Brevets logiciels, le retour
Le spectre de la brevetabilité du logiciel fait son retour. Comme la Fondation pour une infrastructure informatique ouverte (FFII) s'y attendait, le retour s'opère à l'occasion des débats sur le droit européen des brevets.
La question de la brevetabilité des inventions mises en oeuvre à l'aide de l'outil informatique - dont notamment les logiciels - semble en passe de revenir dans les débats. Le commissaire européen Charlie McCreevy vient en effet de présenter son projet d'accord européen pour le règlement des litiges sur les brevets (European Patent Litigation Agreement, EPLA).
Pour mémoire, le parlement européen a rejeté le projet de directive portant sur la brevetabilité des inventions mises en oeuvre par ordinateur en juillet 2005, après quatre ans de procédure.
Pour l'heure, ce sont donc les offices nationaux et le bureau européen des brevets (European Patent Office, EPO) qui délivrent les brevets. Les logiciels purs sont actuellement exclus expressément du champ des brevets délivrés par l'EPO, mais pas les composants logiciels comme ceux utilisés, par exemple, pour faire fonctionner les téléphones mobiles. L'EPLA doit fournir un cadre européen au règlement des litiges. Pour les opposants au brevet logiciel comme la FFII, l'EPLA constitue une véritable porte dérobée pour l'introduction de ce type de brevet.

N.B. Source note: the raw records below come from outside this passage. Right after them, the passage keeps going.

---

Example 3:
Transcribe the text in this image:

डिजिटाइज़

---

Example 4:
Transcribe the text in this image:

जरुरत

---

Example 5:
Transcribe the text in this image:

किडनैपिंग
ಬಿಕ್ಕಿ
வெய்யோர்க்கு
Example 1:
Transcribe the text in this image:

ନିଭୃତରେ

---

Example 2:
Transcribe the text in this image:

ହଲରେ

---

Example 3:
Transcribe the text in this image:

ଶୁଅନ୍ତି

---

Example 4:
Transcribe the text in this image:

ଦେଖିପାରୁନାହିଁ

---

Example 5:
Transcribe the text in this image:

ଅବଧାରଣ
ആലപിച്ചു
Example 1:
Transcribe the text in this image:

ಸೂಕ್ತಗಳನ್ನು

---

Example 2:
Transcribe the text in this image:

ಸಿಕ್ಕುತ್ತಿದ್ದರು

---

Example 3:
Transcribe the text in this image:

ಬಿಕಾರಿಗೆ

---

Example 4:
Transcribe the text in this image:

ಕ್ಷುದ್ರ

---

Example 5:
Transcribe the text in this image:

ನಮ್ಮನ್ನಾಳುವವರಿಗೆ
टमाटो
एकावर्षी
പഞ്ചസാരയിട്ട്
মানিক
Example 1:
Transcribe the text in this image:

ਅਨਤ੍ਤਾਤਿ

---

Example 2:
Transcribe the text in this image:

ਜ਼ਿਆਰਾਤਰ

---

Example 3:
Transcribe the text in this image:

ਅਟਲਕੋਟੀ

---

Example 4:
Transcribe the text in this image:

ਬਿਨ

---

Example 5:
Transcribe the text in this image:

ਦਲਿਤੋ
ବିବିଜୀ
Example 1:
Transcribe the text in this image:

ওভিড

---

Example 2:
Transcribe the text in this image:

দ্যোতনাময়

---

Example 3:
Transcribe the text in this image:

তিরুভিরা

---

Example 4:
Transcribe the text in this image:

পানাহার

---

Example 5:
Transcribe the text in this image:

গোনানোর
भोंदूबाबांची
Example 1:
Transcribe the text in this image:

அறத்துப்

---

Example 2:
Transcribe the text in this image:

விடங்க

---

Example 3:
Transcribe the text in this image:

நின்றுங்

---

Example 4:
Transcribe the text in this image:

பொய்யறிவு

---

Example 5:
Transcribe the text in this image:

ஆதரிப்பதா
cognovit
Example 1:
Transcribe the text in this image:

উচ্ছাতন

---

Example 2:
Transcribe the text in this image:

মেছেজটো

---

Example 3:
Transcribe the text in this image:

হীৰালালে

Le projet de Charlie McCreevy découle de la consultation publique lancée fin février par la Commission européenne sur le droit européen des brevets. Le projet n'a pas été détaillé mais Charlie McCreevy a indiqué être sensible aux inquiétudes des opposants aux brevets logiciels : « je reconnais qu'il y a des inquiétudes et des doutes légitimes - le coût de procédure, l'impact des règles de procédure et l'indépendance des juges de l'EPLA ».

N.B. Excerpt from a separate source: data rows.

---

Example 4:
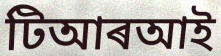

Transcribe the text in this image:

টিআৰআই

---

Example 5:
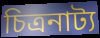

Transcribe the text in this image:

চিত্ৰনাট্য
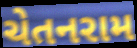
ચેતનરામ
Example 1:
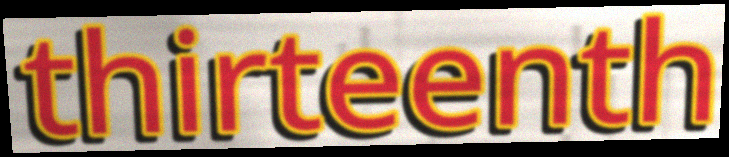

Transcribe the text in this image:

thirteenth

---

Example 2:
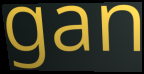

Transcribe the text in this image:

gan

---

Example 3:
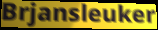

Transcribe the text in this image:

Brjansleuker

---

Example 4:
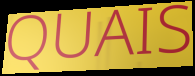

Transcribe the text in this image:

QUAIS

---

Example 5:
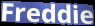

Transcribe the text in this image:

Freddie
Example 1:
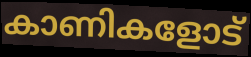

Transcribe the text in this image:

കാണികളോട്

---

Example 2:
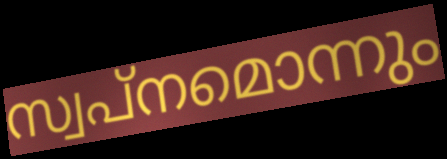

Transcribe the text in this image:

സ്വപ്നമൊന്നും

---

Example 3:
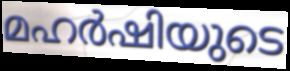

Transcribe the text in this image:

മഹർഷിയുടെ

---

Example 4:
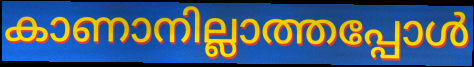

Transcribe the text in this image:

കാണാനില്ലാത്തപ്പോൾ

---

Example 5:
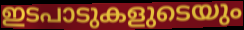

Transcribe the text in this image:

ഇടപാടുകളുടെയും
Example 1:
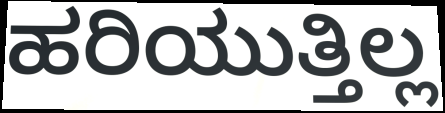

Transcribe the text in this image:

ಹರಿಯುತ್ತಿಲ್ಲ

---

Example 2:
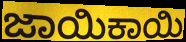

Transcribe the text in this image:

ಜಾಯಿಕಾಯಿ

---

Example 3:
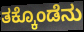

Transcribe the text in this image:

ತಕ್ಕೊಂಡೆನು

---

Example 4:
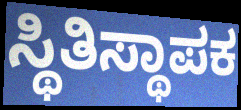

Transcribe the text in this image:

ಸ್ಥಿತಿಸ್ಥಾಪಕ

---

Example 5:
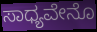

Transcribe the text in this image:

ಸಾಧ್ಯವೇನೊ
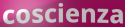
coscienza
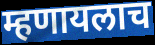
म्हणायलाच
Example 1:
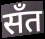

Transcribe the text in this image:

सँत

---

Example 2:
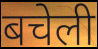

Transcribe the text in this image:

बचेली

Florian Mueller, fondateur de la campagne NoSoftwarePatent a salué, sur son blog, cette ouverture d'esprit : « durant le long débat sur la directive relative aux brevets logiciels, nos préoccupations étaient systématiquement ridiculisées par la Commission, nous faisant passer pour des paranoïaques. Les temps semblent avoir changé. » Selon Florian Mueller, Charlie McCreevy estime en outre que l'EPLA laisse grandement à désirer, en l'état. Pour autant, le fondateur de la campagne NoSoftwarePatent reste prudent et relève que Charlie McCreevy a souligné l'importance de l'EPLA dans son discours.

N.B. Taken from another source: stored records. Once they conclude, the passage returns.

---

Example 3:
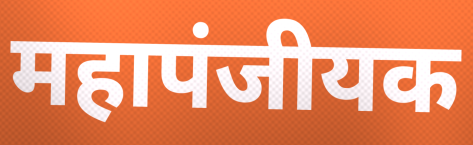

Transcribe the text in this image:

महापंजीयक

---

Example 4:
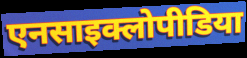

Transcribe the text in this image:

एनसाइक्लोपीडिया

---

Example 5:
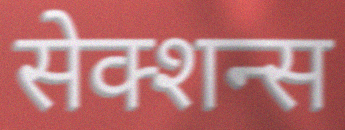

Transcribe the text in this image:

सेक्शन्स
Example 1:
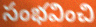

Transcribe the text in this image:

సంభవించి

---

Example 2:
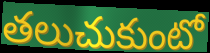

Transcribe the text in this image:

తలుచుకుంటో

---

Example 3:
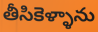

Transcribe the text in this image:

తీసికెళ్ళాను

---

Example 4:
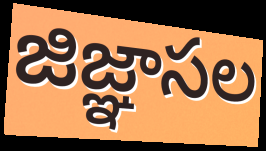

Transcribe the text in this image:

జిజ్ఞాసల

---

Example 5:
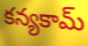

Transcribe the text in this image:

కన్యకామ్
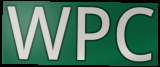
WPC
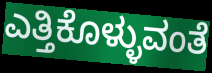
ಎತ್ತಿಕೊಳ್ಳುವಂತೆ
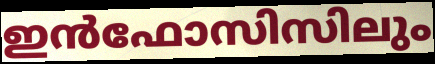
ഇൻഫോസിസിലും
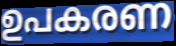
ഉപകരണ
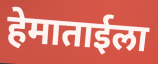
हेमाताईला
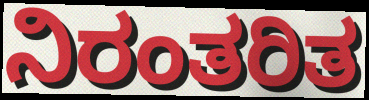
ನಿರಂತರಿತ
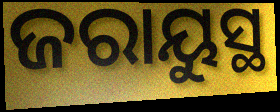
ଜରାୟୁସ୍ଥ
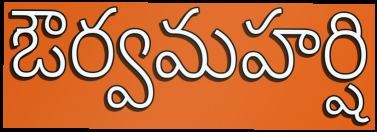
ఔర్వమహర్షి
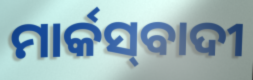
ମାର୍କସ୍‍ବାଦୀ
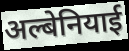
अल्बेनियाई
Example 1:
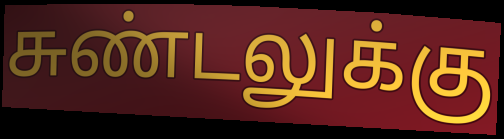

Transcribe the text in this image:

சுண்டலுக்கு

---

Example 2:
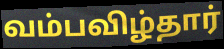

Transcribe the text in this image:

வம்பவிழ்தார்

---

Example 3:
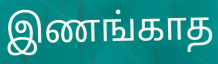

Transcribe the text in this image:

இணங்காத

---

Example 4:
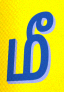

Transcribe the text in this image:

மீ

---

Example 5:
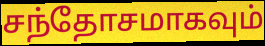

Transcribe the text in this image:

சந்தோசமாகவும்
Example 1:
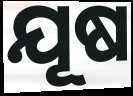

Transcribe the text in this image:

ଯୂଷ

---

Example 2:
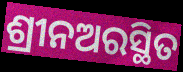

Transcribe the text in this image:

ଶ୍ରୀନଅରସ୍ଥିତ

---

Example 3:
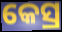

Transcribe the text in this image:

କେସ୍ର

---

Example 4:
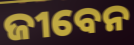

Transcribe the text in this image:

Le groupe parlementaire européen des Verts a exprimé ses craintes vis à vis du projet de Charlie McCreevy, soulignant que la « Commission ne doit pas introduit le brevet européen par la porte de derrière. » De son côté, l'association patronale des petites et moyennes entreprises européennes, l'UEAPME, a également exprimé son inquiétude de voir réintroduit le brevet logiciel par le biais de l'EPLA.
Le projet de Charlie McCreevy sera soumis au vote du parlement européen le 12 octobre prochain.